═════ 提示文
しかし建物の性質上、子供が多く訪れる場所でもあるので、なかなかタイルカーペットは採用しにくいのが現状ではないかと思います。
やっぱり子供というのは、どうしてもジュースとかお菓子などをこぼしてしまう可能性が高いので、なかなか選びにくいのが正直なところ。

やはり拭き取りにくいタイルカーペットよりも、拭き取りやすいビニル系の仕上材が採用されることが多いですね。
いくら建物が竣工した時点では綺麗な床であっても、ジュースをこぼした染みが残るようでは建物としてあまり良いとは言えませんよね。

カーペットの清掃性

ちなみにタイルカーペットは1枚が50cm角なので、汚れたところだけを新しいものに変えることも出来ます。
これがタイルカーペットの売りのひとつでもあります。
══════════
═════ 提供資料
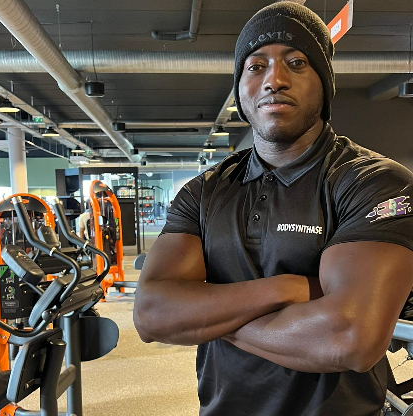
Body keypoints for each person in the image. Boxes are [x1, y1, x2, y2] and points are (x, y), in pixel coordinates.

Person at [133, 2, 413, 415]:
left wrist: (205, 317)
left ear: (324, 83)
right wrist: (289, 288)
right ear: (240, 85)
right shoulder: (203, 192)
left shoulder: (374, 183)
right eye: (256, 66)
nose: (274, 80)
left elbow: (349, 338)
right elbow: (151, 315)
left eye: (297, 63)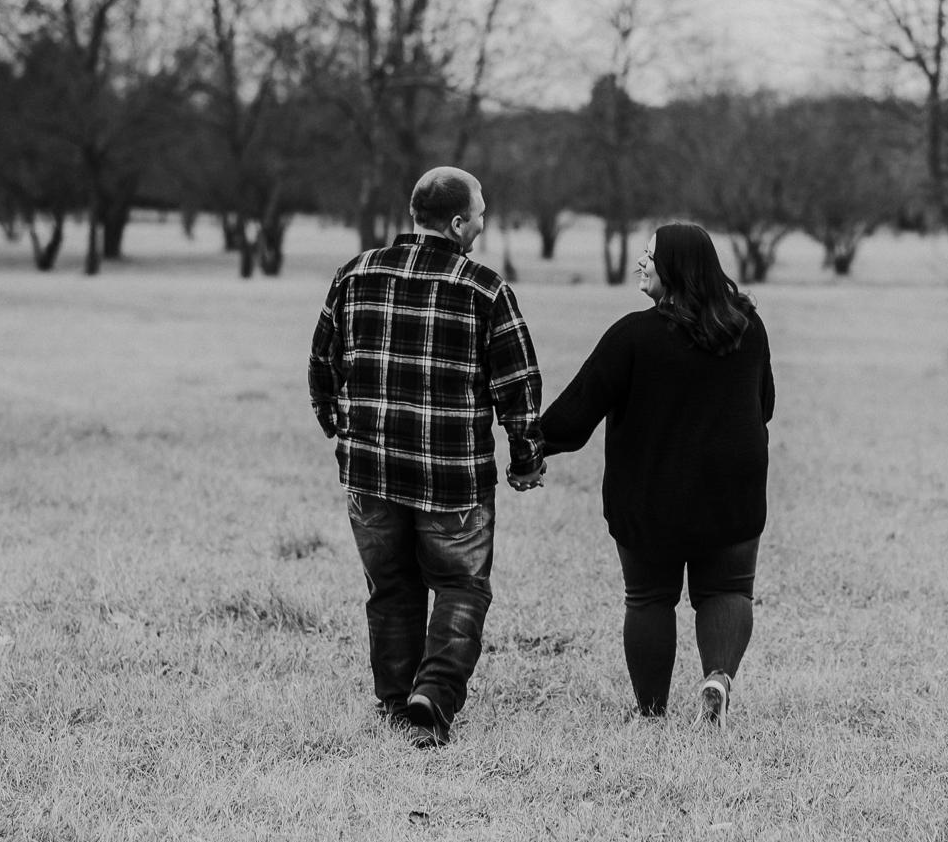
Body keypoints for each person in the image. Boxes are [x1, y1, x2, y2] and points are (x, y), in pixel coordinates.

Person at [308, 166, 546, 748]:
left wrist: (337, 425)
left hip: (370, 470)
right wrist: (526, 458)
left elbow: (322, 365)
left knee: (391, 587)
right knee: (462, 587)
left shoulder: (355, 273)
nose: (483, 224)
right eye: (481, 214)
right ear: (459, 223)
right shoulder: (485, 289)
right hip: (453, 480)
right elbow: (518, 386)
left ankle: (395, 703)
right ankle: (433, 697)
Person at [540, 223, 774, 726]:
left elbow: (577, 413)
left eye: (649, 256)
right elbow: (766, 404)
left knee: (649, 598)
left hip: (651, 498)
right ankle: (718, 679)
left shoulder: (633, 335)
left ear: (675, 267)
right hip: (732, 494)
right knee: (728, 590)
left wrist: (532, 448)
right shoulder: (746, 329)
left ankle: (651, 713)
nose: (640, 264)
══════════
═════ 提供資料
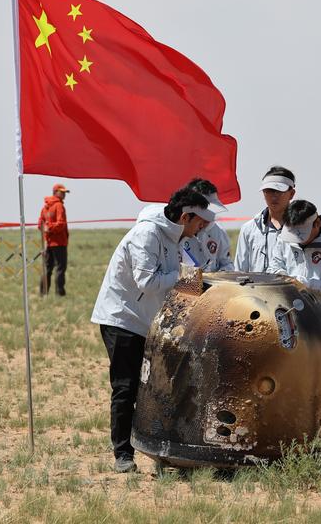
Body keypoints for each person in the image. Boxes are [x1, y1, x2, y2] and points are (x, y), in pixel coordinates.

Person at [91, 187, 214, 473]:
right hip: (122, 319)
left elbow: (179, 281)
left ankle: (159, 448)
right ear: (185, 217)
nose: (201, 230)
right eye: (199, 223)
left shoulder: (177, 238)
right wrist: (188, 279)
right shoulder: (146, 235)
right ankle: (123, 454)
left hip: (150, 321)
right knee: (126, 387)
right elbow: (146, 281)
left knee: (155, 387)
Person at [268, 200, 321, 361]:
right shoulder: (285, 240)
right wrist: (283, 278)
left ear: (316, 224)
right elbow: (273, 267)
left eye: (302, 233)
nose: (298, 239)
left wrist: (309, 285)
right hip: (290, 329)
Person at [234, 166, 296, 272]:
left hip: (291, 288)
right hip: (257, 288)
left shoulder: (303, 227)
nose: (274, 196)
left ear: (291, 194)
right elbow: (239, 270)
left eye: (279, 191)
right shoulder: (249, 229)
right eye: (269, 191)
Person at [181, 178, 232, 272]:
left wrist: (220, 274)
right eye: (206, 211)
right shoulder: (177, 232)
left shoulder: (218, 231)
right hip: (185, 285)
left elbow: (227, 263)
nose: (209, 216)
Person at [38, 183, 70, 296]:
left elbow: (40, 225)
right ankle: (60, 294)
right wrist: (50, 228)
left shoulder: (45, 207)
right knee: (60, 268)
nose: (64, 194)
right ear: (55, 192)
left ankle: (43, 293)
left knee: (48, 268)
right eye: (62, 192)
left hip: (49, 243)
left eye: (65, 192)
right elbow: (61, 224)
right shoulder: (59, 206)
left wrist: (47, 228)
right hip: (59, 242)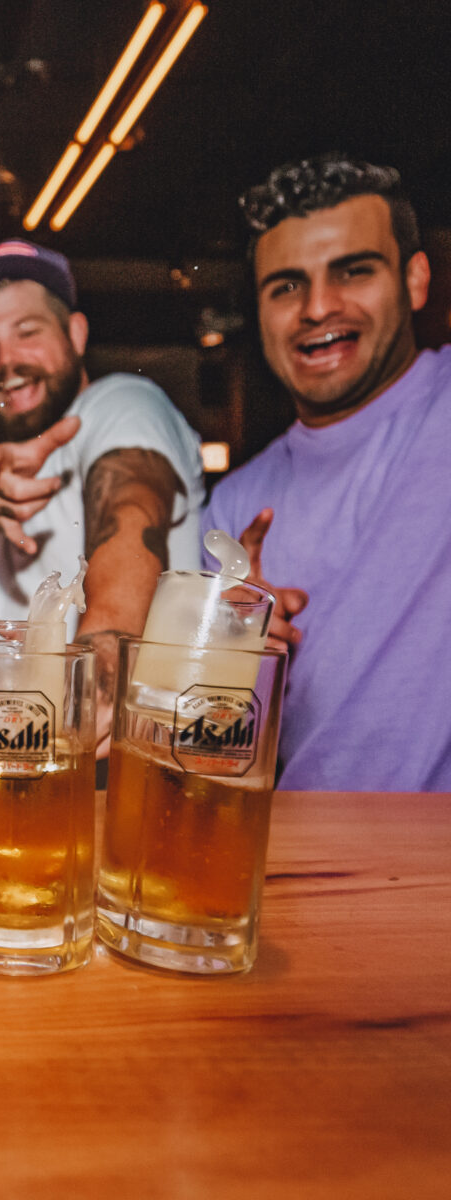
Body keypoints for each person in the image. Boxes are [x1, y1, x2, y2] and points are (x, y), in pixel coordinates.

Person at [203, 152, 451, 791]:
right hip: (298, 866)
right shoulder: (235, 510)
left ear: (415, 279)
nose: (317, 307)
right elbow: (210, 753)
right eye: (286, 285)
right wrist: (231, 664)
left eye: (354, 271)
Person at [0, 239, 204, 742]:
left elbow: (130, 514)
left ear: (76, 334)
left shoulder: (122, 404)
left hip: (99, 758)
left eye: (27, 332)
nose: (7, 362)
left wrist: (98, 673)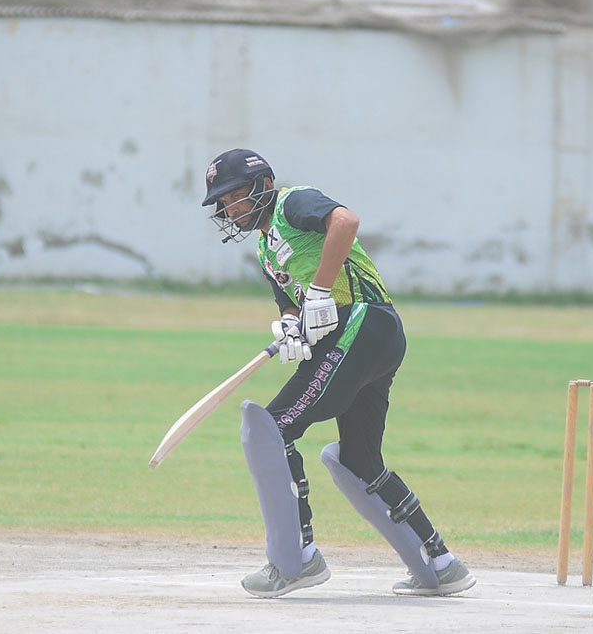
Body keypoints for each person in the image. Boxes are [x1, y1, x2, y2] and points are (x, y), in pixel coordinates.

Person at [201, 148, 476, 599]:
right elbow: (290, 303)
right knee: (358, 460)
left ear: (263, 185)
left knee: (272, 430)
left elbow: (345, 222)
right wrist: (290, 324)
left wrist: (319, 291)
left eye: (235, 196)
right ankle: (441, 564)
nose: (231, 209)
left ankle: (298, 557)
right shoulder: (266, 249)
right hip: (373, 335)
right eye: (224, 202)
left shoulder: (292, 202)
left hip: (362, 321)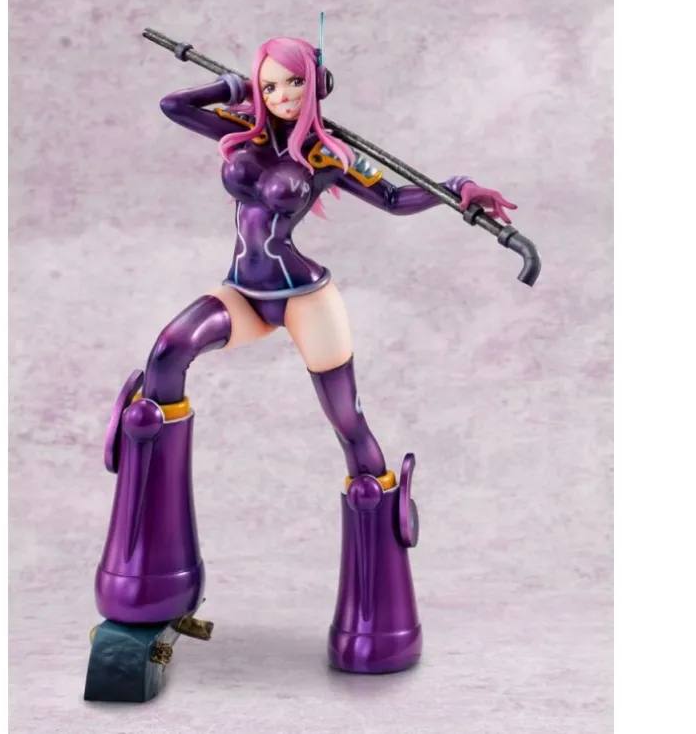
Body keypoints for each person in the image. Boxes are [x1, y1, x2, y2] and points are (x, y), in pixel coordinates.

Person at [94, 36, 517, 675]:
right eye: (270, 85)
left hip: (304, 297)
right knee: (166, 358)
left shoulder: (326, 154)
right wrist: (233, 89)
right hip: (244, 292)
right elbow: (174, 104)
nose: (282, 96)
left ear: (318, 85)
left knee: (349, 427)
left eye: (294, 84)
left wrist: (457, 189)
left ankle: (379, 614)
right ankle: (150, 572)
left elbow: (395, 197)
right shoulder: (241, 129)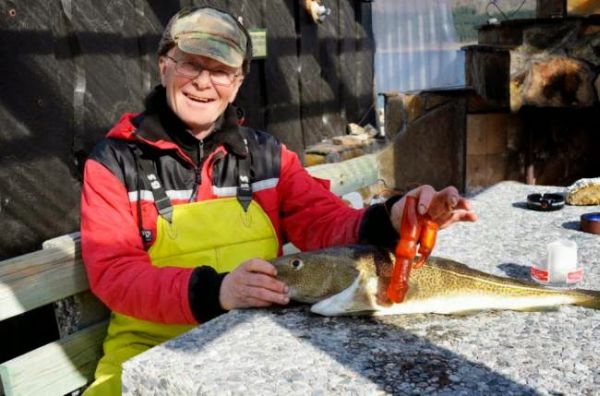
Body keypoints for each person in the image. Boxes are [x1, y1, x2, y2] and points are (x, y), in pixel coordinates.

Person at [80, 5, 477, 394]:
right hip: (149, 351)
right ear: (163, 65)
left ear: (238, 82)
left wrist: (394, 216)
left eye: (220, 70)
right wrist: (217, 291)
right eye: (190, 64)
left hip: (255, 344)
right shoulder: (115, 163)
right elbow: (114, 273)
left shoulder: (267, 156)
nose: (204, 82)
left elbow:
══════════
### 課題の目的
上にあるタイルカーペットについての文章を、最後の文の後から書き継いでもらえますか？

### 演習の出力
その部屋全体の床仕上材を交換することを考えると、部分的に交換する方がはるかに簡単でなおかつ低コストな交換方法ではありますが…
部分的に交換することは出来るけれど、まわりの床が古ければ古いほど、交換した新品と今まで使っていたモノとのギャップが大きくなってしまう。

そうした問題もあるので、部分的な交換がベストだとは言えません。

同じ品番であっても私用した時間によってそれなりにギャップが出来てしまうので、部分的に新品と交換というのも結構微妙なんですよね。
なので、汚れる可能性が高い部屋であれば、あまりタイルカーペットは採用しない方が良いかも知れません。